Aim of the task | Retype every line of the material below word for word, leaving out the pictures.

Dataset extract |

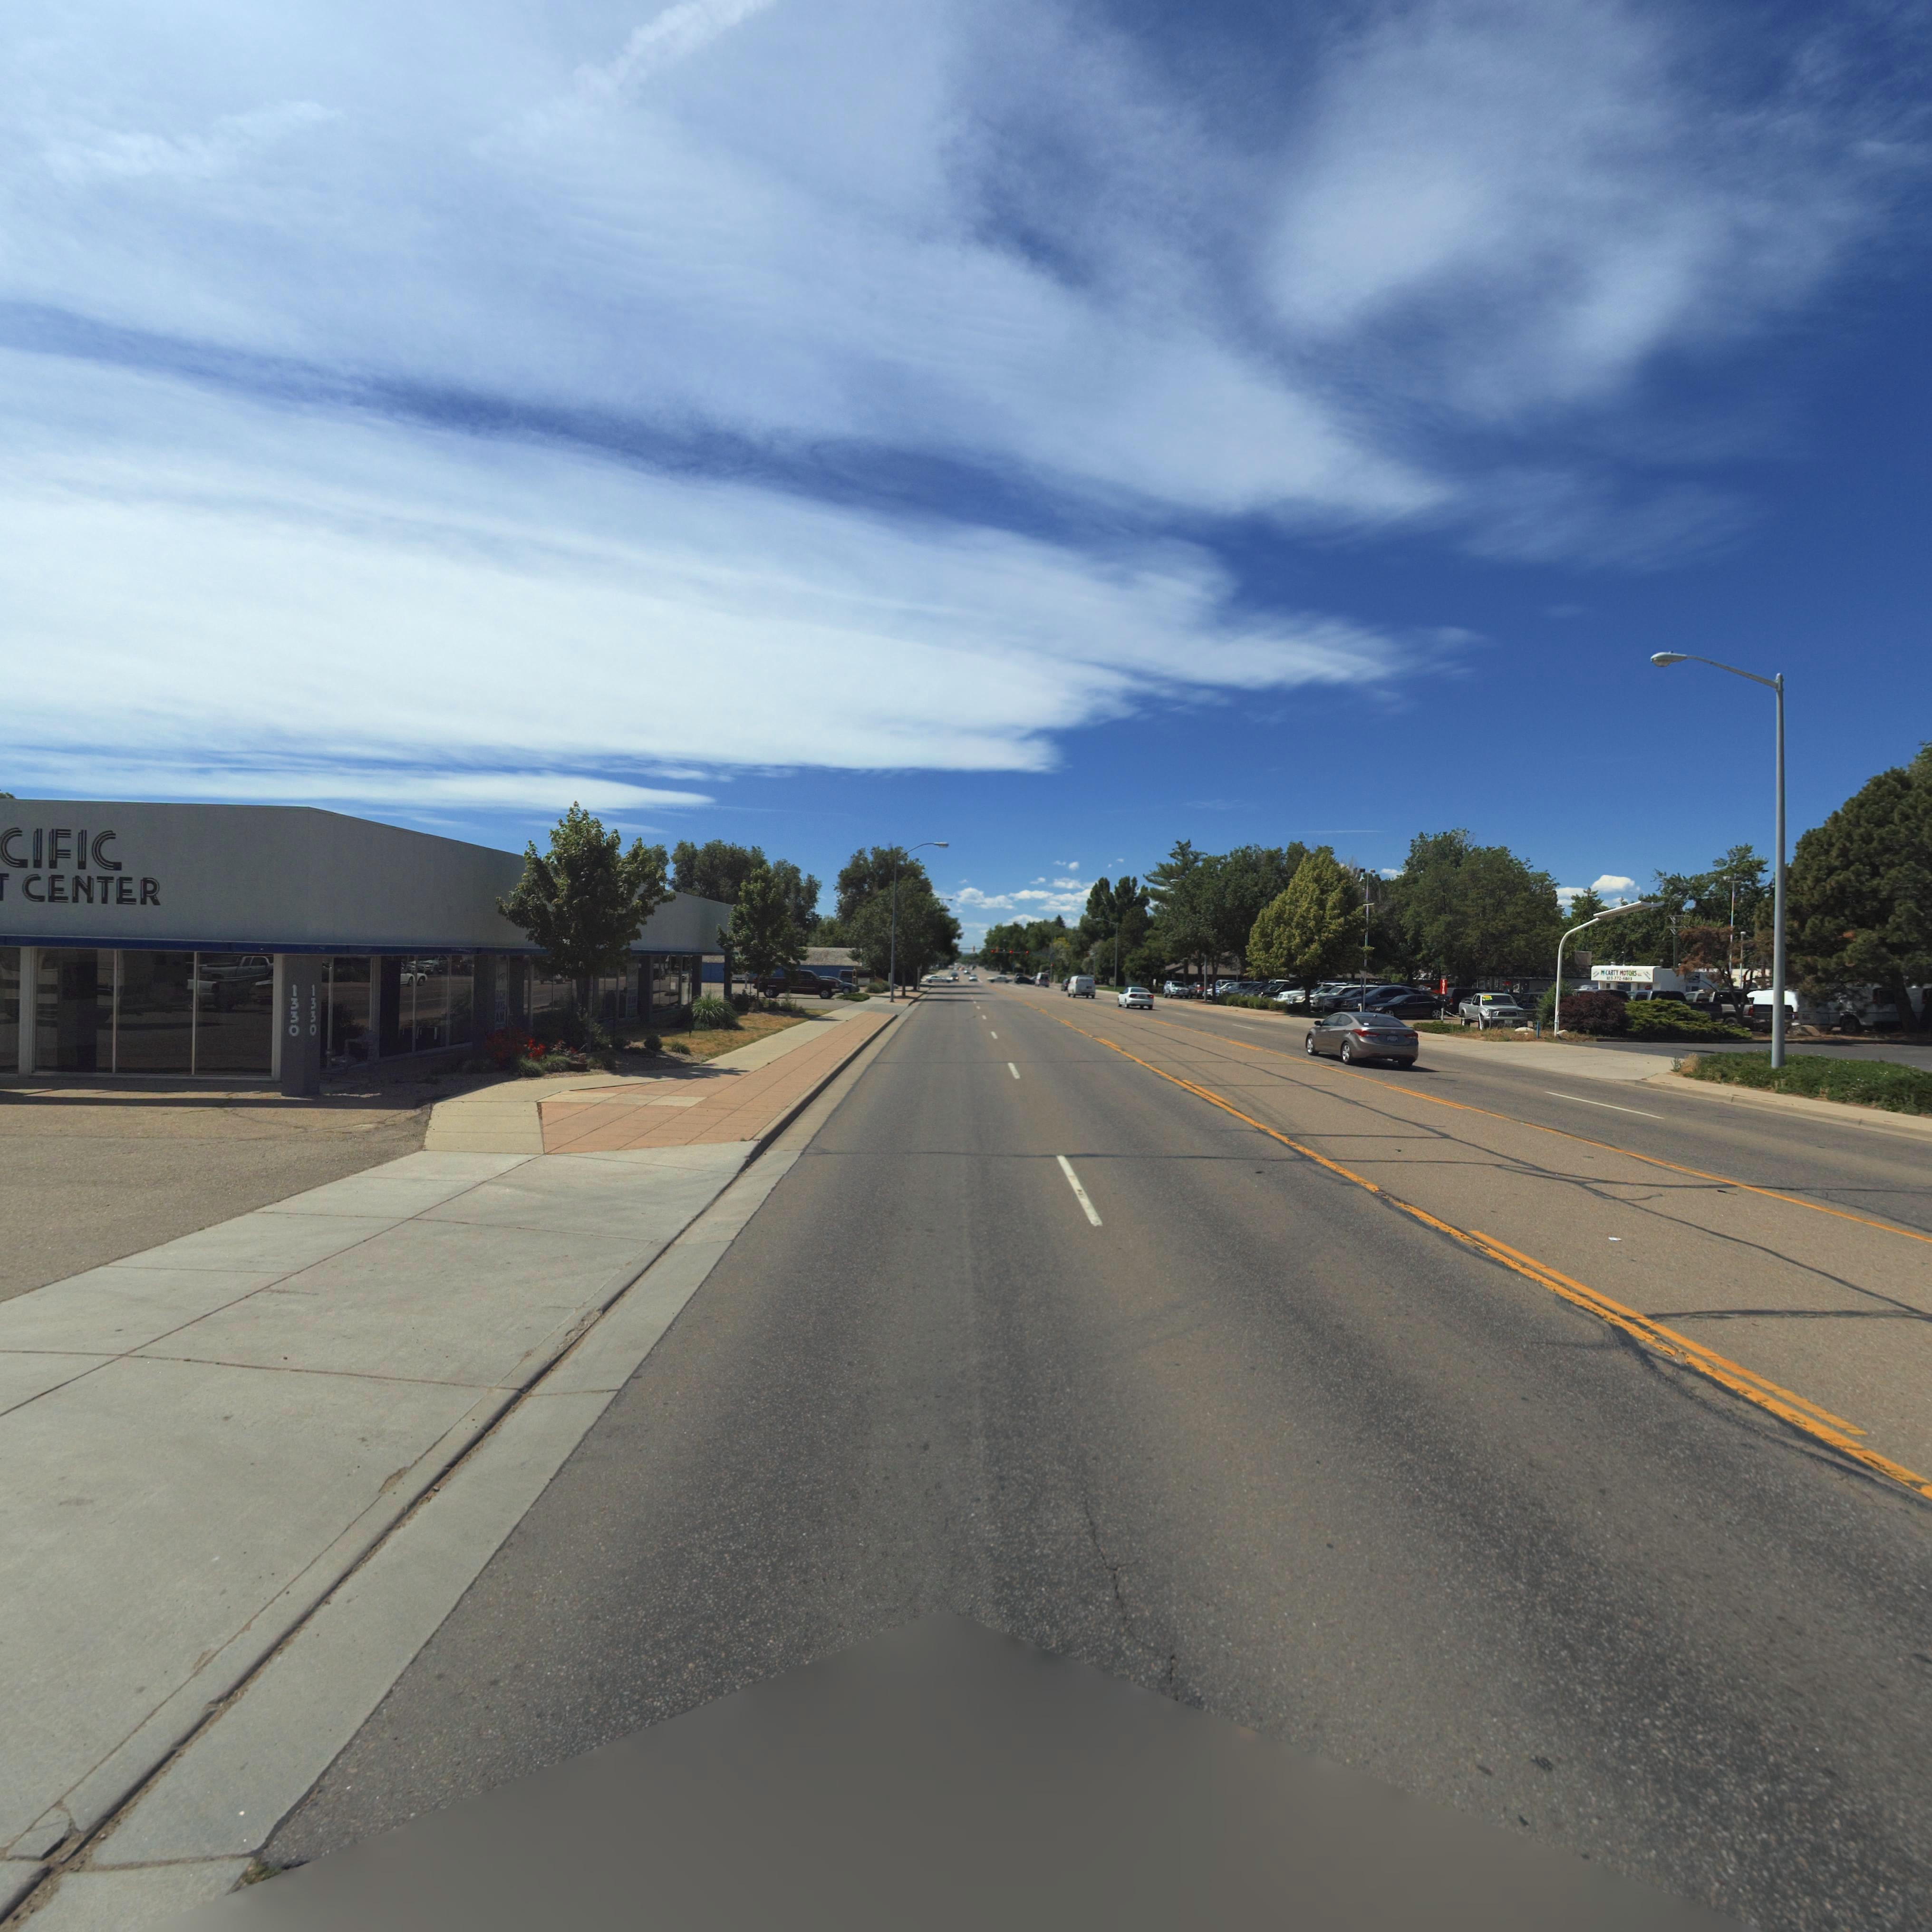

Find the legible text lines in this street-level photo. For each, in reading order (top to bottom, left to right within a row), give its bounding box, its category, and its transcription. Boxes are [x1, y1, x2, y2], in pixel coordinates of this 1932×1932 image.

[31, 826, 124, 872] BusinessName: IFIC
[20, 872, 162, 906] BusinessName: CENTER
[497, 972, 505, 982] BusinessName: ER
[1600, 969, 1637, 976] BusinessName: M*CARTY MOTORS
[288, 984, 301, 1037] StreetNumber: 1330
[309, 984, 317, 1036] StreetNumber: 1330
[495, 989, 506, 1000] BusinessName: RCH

Output |
Find the legible text lines in this street-level photo. For each, in reading order (top to bottom, left to right within a row), give its bounding box, its category, and its transcription. Boxes are [x1, y1, x2, y2], in pixel coordinates of this 1932×1932 image.

[31, 826, 124, 872] BusinessName: IFIC
[20, 872, 162, 906] BusinessName: CENTER
[497, 972, 505, 982] BusinessName: ER
[1600, 969, 1637, 976] BusinessName: M*CARTY MOTORS
[288, 984, 301, 1037] StreetNumber: 1330
[309, 984, 317, 1036] StreetNumber: 1330
[495, 989, 506, 1000] BusinessName: RCH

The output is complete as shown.